A story like this does the Second Doctor a disservice. He operates best when he plays the infiltrator, the scruffy guy you underestimate and whose bumbling about covers the fact that he's got you cornered six ways until Sunday and has ensured you don't realize it until it's too late. All the jumping around to put out fires is entertaining but there's no long game here, they simply plugging away at stopping things until the Players are tired of playing, or the book is over. Yet I can't dismiss it entirely. The local historical color is fun and after spending my youth reading almost every Target novelization, Terrance's prose style is like that old song on the radio you let keep playing even though you've heard it a million times. It goes down easy and is over before you know it, with nothing challenging to get in the way. But it's so breezy and the period detail is well placed that even with the lack of depth (or point) it reads like a history lesson you don't quite mind, unless you hate history. It means and aims are so modest that it can hardly even muster up the energy to offend and when it's all done, you think "That was a right pleasant adventure" and put this novel aside to reach for something meatier. It's a nice way to pass a couple hours and if you go into it with that mindset, you'll do just fine.

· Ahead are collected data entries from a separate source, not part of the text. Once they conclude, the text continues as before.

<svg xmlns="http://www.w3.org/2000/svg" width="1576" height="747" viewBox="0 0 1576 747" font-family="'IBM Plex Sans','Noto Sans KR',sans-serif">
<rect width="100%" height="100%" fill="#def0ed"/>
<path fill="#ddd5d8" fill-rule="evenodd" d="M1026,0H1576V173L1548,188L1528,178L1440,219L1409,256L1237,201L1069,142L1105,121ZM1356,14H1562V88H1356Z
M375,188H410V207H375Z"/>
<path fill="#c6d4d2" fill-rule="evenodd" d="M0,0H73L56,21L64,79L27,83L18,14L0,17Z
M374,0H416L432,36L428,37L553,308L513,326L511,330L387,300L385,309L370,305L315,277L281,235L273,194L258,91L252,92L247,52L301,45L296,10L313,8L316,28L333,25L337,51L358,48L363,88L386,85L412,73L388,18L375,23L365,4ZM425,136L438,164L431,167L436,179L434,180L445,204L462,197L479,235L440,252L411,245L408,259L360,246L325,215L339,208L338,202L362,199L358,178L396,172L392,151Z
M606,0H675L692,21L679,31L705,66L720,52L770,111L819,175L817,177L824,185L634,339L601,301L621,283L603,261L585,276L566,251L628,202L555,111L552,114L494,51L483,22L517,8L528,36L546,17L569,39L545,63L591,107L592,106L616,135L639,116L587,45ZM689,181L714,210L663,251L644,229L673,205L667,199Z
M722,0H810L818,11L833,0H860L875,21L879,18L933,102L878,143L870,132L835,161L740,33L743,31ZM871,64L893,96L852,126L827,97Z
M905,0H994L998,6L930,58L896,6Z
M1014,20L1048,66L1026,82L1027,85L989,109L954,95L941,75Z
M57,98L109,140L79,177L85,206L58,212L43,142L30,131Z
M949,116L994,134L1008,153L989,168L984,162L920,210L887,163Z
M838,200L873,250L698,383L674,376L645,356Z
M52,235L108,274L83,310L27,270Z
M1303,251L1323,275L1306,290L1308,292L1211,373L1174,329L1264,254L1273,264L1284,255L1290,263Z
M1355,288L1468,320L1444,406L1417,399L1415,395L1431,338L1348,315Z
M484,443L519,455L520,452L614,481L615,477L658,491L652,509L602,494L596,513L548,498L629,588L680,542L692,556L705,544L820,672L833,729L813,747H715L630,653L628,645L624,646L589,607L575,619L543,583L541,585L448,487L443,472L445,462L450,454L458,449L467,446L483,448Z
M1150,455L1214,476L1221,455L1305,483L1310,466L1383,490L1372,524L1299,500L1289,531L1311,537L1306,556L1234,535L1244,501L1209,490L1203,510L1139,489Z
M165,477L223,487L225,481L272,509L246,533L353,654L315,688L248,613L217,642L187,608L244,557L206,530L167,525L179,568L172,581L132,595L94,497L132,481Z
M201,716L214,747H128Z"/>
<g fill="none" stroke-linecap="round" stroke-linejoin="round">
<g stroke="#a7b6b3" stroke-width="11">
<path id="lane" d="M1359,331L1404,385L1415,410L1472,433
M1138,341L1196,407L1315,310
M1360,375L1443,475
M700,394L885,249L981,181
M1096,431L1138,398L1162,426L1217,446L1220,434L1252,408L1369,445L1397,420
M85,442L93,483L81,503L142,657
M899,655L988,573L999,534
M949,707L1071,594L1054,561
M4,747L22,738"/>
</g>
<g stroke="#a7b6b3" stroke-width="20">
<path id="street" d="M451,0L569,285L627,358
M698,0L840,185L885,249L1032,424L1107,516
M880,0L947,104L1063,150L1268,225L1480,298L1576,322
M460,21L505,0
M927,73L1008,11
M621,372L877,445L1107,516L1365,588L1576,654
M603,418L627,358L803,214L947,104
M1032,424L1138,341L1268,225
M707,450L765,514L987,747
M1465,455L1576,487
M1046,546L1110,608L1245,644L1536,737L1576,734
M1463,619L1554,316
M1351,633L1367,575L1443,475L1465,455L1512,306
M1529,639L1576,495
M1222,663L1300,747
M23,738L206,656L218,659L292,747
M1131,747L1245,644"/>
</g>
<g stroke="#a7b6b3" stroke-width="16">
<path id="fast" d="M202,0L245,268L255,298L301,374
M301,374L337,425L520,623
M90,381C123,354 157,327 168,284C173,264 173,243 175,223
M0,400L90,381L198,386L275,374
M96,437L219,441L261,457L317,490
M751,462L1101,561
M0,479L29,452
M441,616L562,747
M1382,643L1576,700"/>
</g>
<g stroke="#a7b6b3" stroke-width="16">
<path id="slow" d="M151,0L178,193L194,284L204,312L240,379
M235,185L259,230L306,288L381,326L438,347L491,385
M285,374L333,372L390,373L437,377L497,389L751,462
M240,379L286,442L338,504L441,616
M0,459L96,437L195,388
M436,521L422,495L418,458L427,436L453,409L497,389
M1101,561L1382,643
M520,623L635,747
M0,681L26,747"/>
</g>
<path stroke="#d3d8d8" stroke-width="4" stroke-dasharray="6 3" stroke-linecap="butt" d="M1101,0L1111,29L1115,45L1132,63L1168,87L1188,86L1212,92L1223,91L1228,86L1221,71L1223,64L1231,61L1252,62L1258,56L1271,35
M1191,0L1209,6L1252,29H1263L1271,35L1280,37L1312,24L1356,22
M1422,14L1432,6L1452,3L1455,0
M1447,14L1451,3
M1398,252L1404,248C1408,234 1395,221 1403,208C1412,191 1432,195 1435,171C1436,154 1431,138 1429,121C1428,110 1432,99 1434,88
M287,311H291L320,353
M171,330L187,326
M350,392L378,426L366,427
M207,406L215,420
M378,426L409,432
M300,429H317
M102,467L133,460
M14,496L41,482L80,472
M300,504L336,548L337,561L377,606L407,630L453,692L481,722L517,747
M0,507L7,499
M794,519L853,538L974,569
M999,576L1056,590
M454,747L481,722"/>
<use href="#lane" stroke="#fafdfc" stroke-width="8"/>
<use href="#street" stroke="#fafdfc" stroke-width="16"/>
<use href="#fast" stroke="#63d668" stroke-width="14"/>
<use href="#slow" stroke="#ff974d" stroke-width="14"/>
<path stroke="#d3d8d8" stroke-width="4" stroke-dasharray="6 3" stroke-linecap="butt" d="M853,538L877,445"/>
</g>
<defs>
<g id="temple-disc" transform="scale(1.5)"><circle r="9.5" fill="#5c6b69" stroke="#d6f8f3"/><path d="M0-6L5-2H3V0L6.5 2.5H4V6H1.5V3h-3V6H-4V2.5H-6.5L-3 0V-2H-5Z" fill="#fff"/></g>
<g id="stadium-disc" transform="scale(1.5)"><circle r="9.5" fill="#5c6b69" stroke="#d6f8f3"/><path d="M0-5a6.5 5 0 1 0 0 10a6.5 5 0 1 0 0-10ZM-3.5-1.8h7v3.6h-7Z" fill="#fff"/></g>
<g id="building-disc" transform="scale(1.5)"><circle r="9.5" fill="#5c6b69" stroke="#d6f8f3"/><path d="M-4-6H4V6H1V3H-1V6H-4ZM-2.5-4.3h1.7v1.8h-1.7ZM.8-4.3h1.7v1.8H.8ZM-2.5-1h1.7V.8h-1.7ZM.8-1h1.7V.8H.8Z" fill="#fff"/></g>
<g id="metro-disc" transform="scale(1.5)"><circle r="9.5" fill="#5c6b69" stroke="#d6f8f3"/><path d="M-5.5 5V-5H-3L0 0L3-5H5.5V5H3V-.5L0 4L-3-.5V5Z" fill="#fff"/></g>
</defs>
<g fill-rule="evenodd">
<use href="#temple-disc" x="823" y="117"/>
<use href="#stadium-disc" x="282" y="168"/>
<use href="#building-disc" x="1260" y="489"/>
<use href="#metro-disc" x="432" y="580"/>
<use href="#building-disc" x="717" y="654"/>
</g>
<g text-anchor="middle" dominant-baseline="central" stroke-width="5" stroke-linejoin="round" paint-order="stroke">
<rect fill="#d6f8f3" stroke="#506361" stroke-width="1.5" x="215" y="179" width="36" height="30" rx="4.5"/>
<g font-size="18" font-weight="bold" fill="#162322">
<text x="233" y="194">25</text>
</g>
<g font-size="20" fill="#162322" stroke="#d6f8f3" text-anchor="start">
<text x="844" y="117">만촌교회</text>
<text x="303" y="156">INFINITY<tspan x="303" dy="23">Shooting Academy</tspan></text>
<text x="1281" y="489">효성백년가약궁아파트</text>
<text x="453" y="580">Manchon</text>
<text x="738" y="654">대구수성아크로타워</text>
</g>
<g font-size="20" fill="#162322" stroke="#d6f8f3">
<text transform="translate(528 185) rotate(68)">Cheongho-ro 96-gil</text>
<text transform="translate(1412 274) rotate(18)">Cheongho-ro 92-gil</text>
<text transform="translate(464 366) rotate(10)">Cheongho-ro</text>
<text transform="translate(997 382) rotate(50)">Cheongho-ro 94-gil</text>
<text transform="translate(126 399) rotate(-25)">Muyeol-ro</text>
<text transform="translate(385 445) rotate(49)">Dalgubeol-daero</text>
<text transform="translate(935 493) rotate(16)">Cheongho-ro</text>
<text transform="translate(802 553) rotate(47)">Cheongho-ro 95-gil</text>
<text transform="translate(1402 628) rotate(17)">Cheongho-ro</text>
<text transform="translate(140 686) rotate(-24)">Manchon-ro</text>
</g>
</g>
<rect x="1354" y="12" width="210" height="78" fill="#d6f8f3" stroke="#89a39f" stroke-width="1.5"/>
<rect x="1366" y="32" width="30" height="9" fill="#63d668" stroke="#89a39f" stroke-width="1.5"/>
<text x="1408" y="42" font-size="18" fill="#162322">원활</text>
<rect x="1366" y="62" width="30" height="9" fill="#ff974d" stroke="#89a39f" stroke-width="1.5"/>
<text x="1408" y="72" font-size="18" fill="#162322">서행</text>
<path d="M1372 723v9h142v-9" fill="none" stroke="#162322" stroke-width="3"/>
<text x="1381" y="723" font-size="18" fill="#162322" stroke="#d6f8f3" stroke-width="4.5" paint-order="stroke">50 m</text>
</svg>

Interestingly, it also marks the end of an era in a different way: the last novel from Terrance featuring any of the Past Doctors. He's done a couple novels since, mostly in the BBC's Quick Reads line, but those all feature the Tenth Doctor and chances are we won't see an old style story like this from him again. Which in itself is sad in a way. He may not be flashy but he's dependable in a manner that few things are and while I may never rank any of this books as my favorites, at least I knew what I was getting when I read them. And I'm not ashamed to say, that hasn't changed here.